When Tony Sparano left the Cowboys’ staff to become the Dolphins’ head coach, Houck returned to Dallas on Wade Phillips’ staff.
Houck was one of six assistant coaches with expiring contracts, along with assistant offensive line coach Wes Phillips, assistant receivers coach Keith O’Quinn, running backs coach Skip Peete and secondary coaches Brett Maxie and Dave Campo. It was also reported earlier this week that Campo would not be returning to the Cowboys’ staff in 2012.
Dallas Cowboys secondary coach Dave Campo won’t be back
Dave Campo is the first casualty of the Cowboys struggling secondary.
He won’t be the last.
The Cowboys have informed their long-time assistant that the club will allow his contract to expire and he won’t return next season. Campo, who first joined the club during the 1989 season as part of Jimmy Johnson’s staff and was the team’s head coach from 2000-02, has declined to comment.

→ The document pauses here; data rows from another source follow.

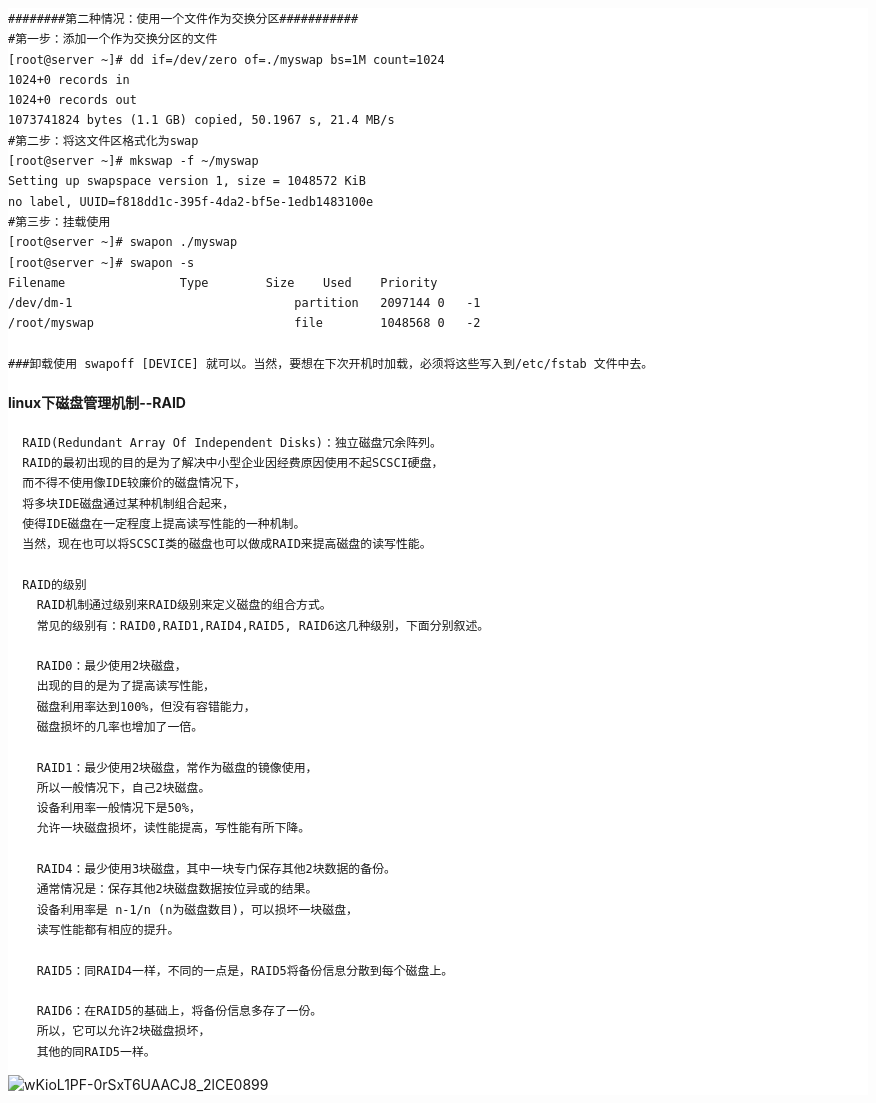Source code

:     ########第二种情况：使用一个文件作为交换分区###########
    #第一步：添加一个作为交换分区的文件
    [root@server ~]# dd if=/dev/zero of=./myswap bs=1M count=1024
    1024+0 records in
    1024+0 records out
    1073741824 bytes (1.1 GB) copied, 50.1967 s, 21.4 MB/s
    #第二步：将这文件区格式化为swap
    [root@server ~]# mkswap -f ~/myswap 
    Setting up swapspace version 1, size = 1048572 KiB
    no label, UUID=f818dd1c-395f-4da2-bf5e-1edb1483100e
    #第三步：挂载使用
    [root@server ~]# swapon ./myswap 
    [root@server ~]# swapon -s
    Filename				Type		Size	Used	Priority
    /dev/dm-1                               partition	2097144	0	-1
    /root/myswap                            file		1048568	0	-2
    
    ###卸载使用 swapoff [DEVICE] 就可以。当然，要想在下次开机时加载，必须将这些写入到/etc/fstab 文件中去。

#### linux下磁盘管理机制--RAID
      RAID(Redundant Array Of Independent Disks)：独立磁盘冗余阵列。
      RAID的最初出现的目的是为了解决中小型企业因经费原因使用不起SCSCI硬盘，
      而不得不使用像IDE较廉价的磁盘情况下，
      将多块IDE磁盘通过某种机制组合起来，
      使得IDE磁盘在一定程度上提高读写性能的一种机制。
      当然，现在也可以将SCSCI类的磁盘也可以做成RAID来提高磁盘的读写性能。
      
      RAID的级别
        RAID机制通过级别来RAID级别来定义磁盘的组合方式。
        常见的级别有：RAID0,RAID1,RAID4,RAID5, RAID6这几种级别，下面分别叙述。
        
        RAID0：最少使用2块磁盘，
        出现的目的是为了提高读写性能，
        磁盘利用率达到100%，但没有容错能力，
        磁盘损坏的几率也增加了一倍。
        
        RAID1：最少使用2块磁盘，常作为磁盘的镜像使用，
        所以一般情况下，自己2块磁盘。
        设备利用率一般情况下是50%，
        允许一块磁盘损坏，读性能提高，写性能有所下降。
        
        RAID4：最少使用3块磁盘，其中一块专门保存其他2块数据的备份。
        通常情况是：保存其他2块磁盘数据按位异或的结果。
        设备利用率是 n-1/n (n为磁盘数目)，可以损坏一块磁盘，
        读写性能都有相应的提升。
        
        RAID5：同RAID4一样，不同的一点是，RAID5将备份信息分散到每个磁盘上。
        
        RAID6：在RAID5的基础上，将备份信息多存了一份。
        所以，它可以允许2块磁盘损坏，
        其他的同RAID5一样。
![wKioL1PF-0rSxT6UAACJ8_2lCE0899](DBF99FDCCE8E49D1BCC8461287FE0451)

Head coach Jason Garrett considered making a change last season when he put together his staff. But Campo survived when Pittsburgh’s Ray Horton, who interviewed with the Cowboys, wound up taking a job in Arizona.
The secondary was an Achilles Heel for the Cowboys defense this past season. The group ranked No. 23 in the league, allowing an average of 244.1 yards a game. Opponents completed 61.7 percent of their passes against the secondary with 24 touchdown passes. Three of those came in the final game of the regular season when the Cowboys missed a chance to make the playoffs by losing to the New York Giants.

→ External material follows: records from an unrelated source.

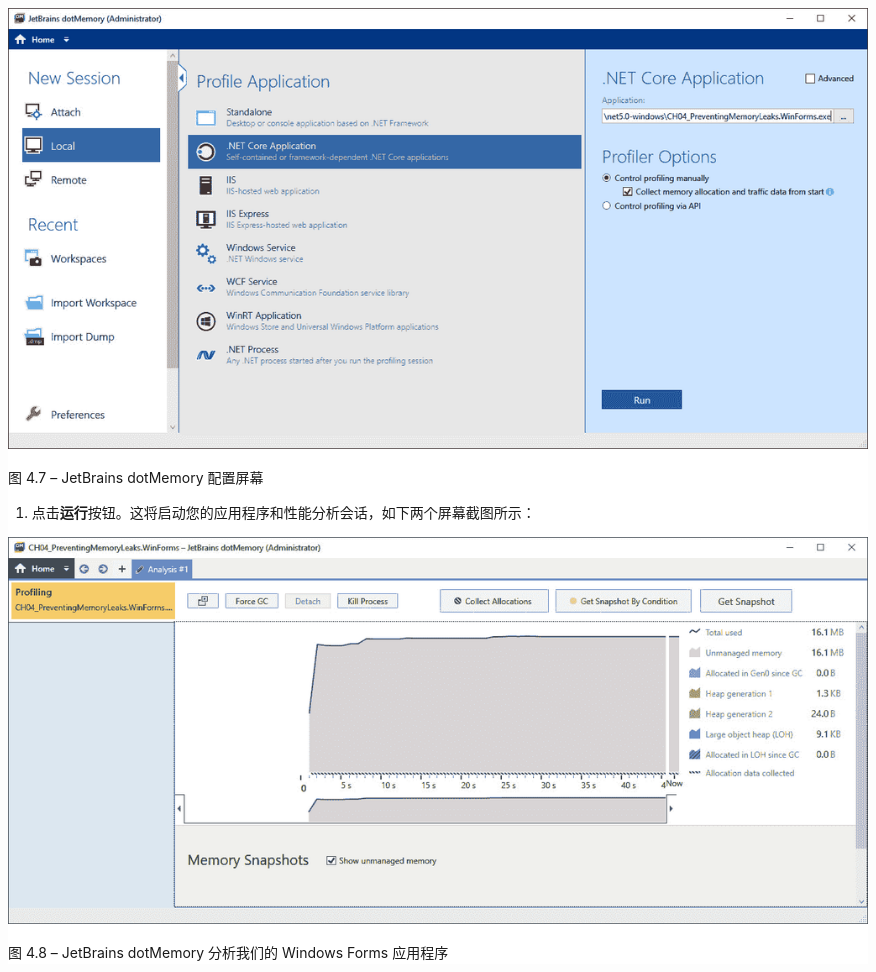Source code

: ![图 4.7 – JetBrains dotMemory 配置屏幕](img/B16617_Figure_4.7.jpg)

图 4.7 – JetBrains dotMemory 配置屏幕

1.  点击**运行**按钮。这将启动您的应用程序和性能分析会话，如下两个屏幕截图所示：

![图 4.8 – JetBrains dotMemory 分析我们的 Windows Forms 应用程序](img/B16617_Figure_4.8.jpg)

图 4.8 – JetBrains dotMemory 分析我们的 Windows Forms 应用程序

Brett Maxie worked with Campo in overseeing the secondary. His contract also expired but he is expected to be retained. The same will not be said of personnel.
Starting safety Abe Elam and backup cornerbacks Alan Ball and Frank Walker are unrestricted free agents. The club’s decision to sign Gerald Sensabaugh, the team’s other starting safety, to an extension shows where Elam ranks on the priority list.
The club will also discuss whether it’s time to part ways with Terence Newman. The cornerback is scheduled to count just over $8 million on the salary cap in 2012, but the club can cut that financial obligation in half if it releases the 33-year-old veteran.